I am a Haskell programmer who got to use OPAM when installing Coq (HoTT version) recently. It was surprisingly nice.
Also, you can pick which version of the compiler to run, and have it manage switching everything.
It seemed like it was years ahead of cabal, but that might just be because I only used it a little, I don't know. But there are some things to learn from OPAM.
Do you have a blog post like this, or something I could post the the Haskell subreddit?
(How to pin a development is central to the day-to-day development workflow of OCaml/OPAM users and quite annoying to change after-the-fact, so we're eager for feedback on this iteration before we bake it into the 1.2.0 release).
The OPAM blog is only about 2 weeks old, so there'll are quite a few more posts coming up as our developers discover there's quite a lot to write about :)
(It looks like your rss feed is broken somehow. If I subscribe, and then try and view your site I get about:blanks, at least in InoReader. But I can view it in the reader fine.)
OPAM itself compiles on Windows, but most of the package repository doesn't. That's next on our list after the 1.2.0 release comes out (along with cross compilation for targets like iOS, Android and Java, due to the availability of compiler backends for all of these systems now).
We've taken a pretty good shot at this in the OCaml ecosystem the via OPAM package manager (https://opam.ocaml.org).
* OPAM composes its package universe from a collection of remotes, which can be fetched either via HTTP(S), Git, Hg or Darcs. The resulting package sets are combined locally into one view, but can be separated easily. For instance, getting a view into the latest XenAPI development trees just requires "opam remote add xapi-dev git://github.com/xapi-project/opam-repo-dev".
* The same feature applies to pinning packages ("opam pin add cohttp git://github.com/avsm/ocaml-cohttp#v0.6"). This supports local trees and remote Git/Hg/Darcs remotes (including branches).
* OCaml, like Haskell, is statically typed, and so recompiles all the upstream dependencies of a package once its updated. This lets me work on core OCaml libraries that are widely used, and just do an "opam update -u" to recompile all dependencies to check for any upstream breakage. We did not go for the very pure NixOS model due to the amount of time it takes to compile distinct packages everywhere. This is a design choice to balance composability vs responsiveness, and Nix or 0install are fine choices if you want truely isolated namespaces.
* By far the most important feature in OPAM is the package solver core, which resolves version constraints into a sensible user-facing solution. Rather than reinvent the (rather NP-hard) solver from scratch, OPAM provides a built-in simple version and also a CUDF-compatible interface to plug into external tools like aspcud, which are used by other huge repositories such as Debian to handle their constraints.
This use of CUDF leads to some cool knobs and utilities, such as the OPAM weather service to test for coinstallability conflicts: http://ows.irill.org/ and the solver preferences that provide apt-like preferences: https://opam.ocaml.org/doc/Specifying_Solver_Preferences.htm...

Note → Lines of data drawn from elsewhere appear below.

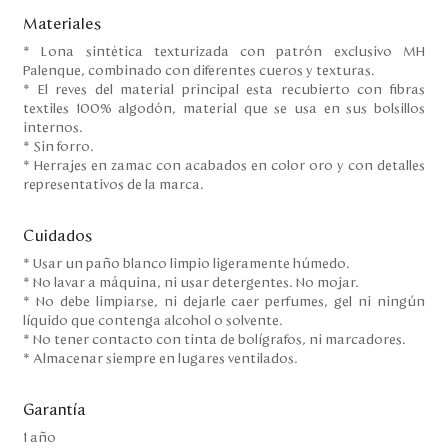
Materiales
* Lona sintética texturizada con patrón exclusivo MH
Palenque, combinado con diferentes cueros y texturas.
* El reves del material principal esta recubierto con fibras
textiles 100% algodón, material que se usa en sus bolsillos
internos.
* Sin forro.
* Herrajes en zamac con acabados en color oro y con detalles
representativos de la marca.
Cuidados
* Usar un paño blanco limpio ligeramente húmedo.
* No lavar a máquina, ni usar detergentes. No mojar.
* No debe limpiarse, ni dejarle caer perfumes, gel ni ningún
líquido que contenga alcohol o solvente.
* No tener contacto con tinta de bolígrafos, ni marcadores.
* Almacenar siempre en lugares ventilados.
Garantía
1 año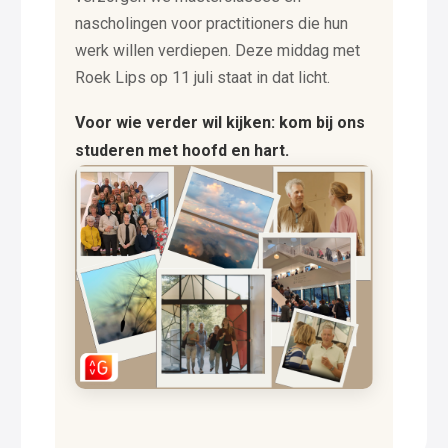
nascholingen voor practitioners die hun
werk willen verdiepen. Deze middag met
Roek Lips op 11 juli staat in dat licht.
Voor wie verder wil kijken: kom bij ons
studeren met hoofd en hart.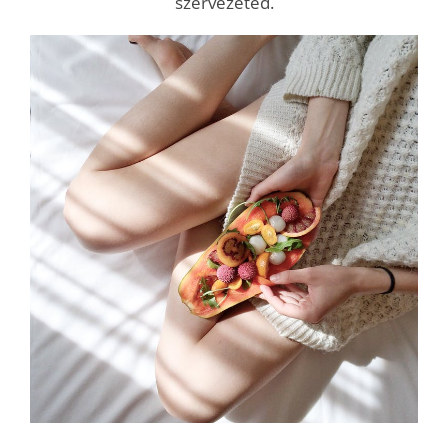
szervezeted.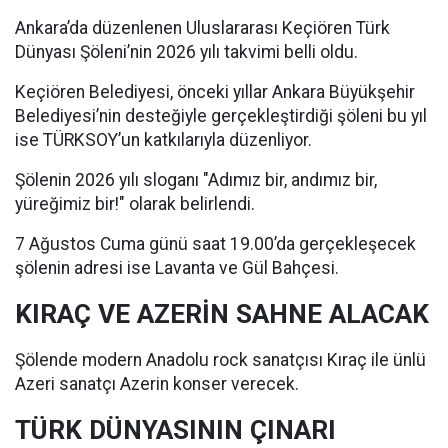
Ankara’da düzenlenen Uluslararası Keçiören Türk
Dünyası Şöleni’nin 2026 yılı takvimi belli oldu.
Keçiören Belediyesi, önceki yıllar Ankara Büyükşehir
Belediyesi’nin desteğiyle gerçekleştirdiği şöleni bu yıl
ise TÜRKSOY’un katkılarıyla düzenliyor.
Şölenin 2026 yılı sloganı "Adımız bir, andımız bir,
yüreğimiz bir!" olarak belirlendi.
7 Ağustos Cuma günü saat 19.00’da gerçekleşecek
şölenin adresi ise Lavanta ve Gül Bahçesi.
KIRAÇ VE AZERİN SAHNE ALACAK
Şölende modern Anadolu rock sanatçısı Kıraç ile ünlü
Azeri sanatçı Azerin konser verecek.
TÜRK DÜNYASININ ÇINARI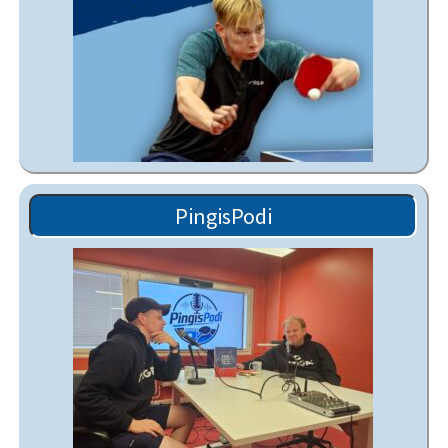
PingisPodi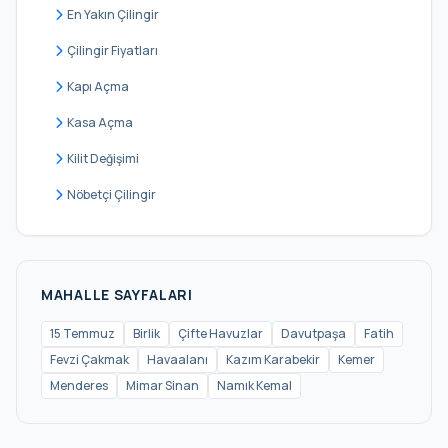
En Yakın Çilingir
Çilingir Fiyatları
Kapı Açma
Kasa Açma
Kilit Değişimi
Nöbetçi Çilingir
MAHALLE SAYFALARI
15 Temmuz
Birlik
Çifte Havuzlar
Davutpaşa
Fatih
Fevzi Çakmak
Havaalanı
Kazım Karabekir
Kemer
Menderes
Mimar Sinan
Namık Kemal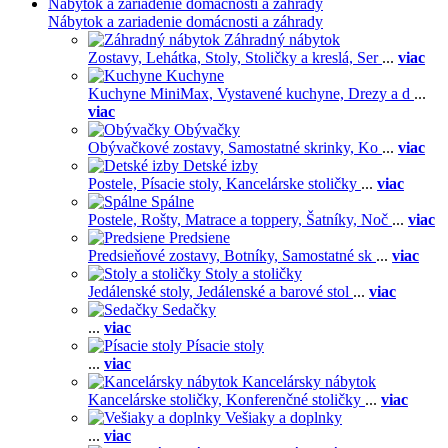
Nábytok a zariadenie domácnosti a záhrady
Nábytok a zariadenie domácnosti a záhrady
Záhradný nábytok
Zostavy,
Lehátka,
Stoly,
Stoličky a kreslá,
Ser
...
viac
Kuchyne
Kuchyne MiniMax,
Vystavené kuchyne,
Drezy a d
...
viac
Obývačky
Obývačkové zostavy,
Samostatné skrinky,
Ko
...
viac
Detské izby
Postele,
Písacie stoly,
Kancelárske stoličky
...
viac
Spálne
Postele,
Rošty,
Matrace a toppery,
Šatníky,
Noč
...
viac
Predsiene
Predsieňové zostavy,
Botníky,
Samostatné sk
...
viac
Stoly a stoličky
Jedálenské stoly,
Jedálenské a barové stol
...
viac
Sedačky
...
viac
Písacie stoly
...
viac
Kancelársky nábytok
Kancelárske stoličky,
Konferenčné stoličky
...
viac
Vešiaky a doplnky
...
viac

* Testing in a decentralized system is really, really easy by using Git as a workflow engine. We use Travis to test all incoming pull requests to OPAM, much like Homebrew does, and can also grab a snapshot of a bunch of remotes and do bulk builds, whose logs are then pushed into a GitHub repo for further analysis: https://github.com/ocaml/opam-bulk-logs (we install external dependencies for bulk builds by using Docker for Linux, and Xen for *BSD: https://github.com/avsm/docker-opam).
All in all, I'm very pleased with how OPAM is coming along. We use it extensively for the Mirage OS unikernel that's written in OCaml (after all, it makes sense for a library operating system to demand top-notch package management).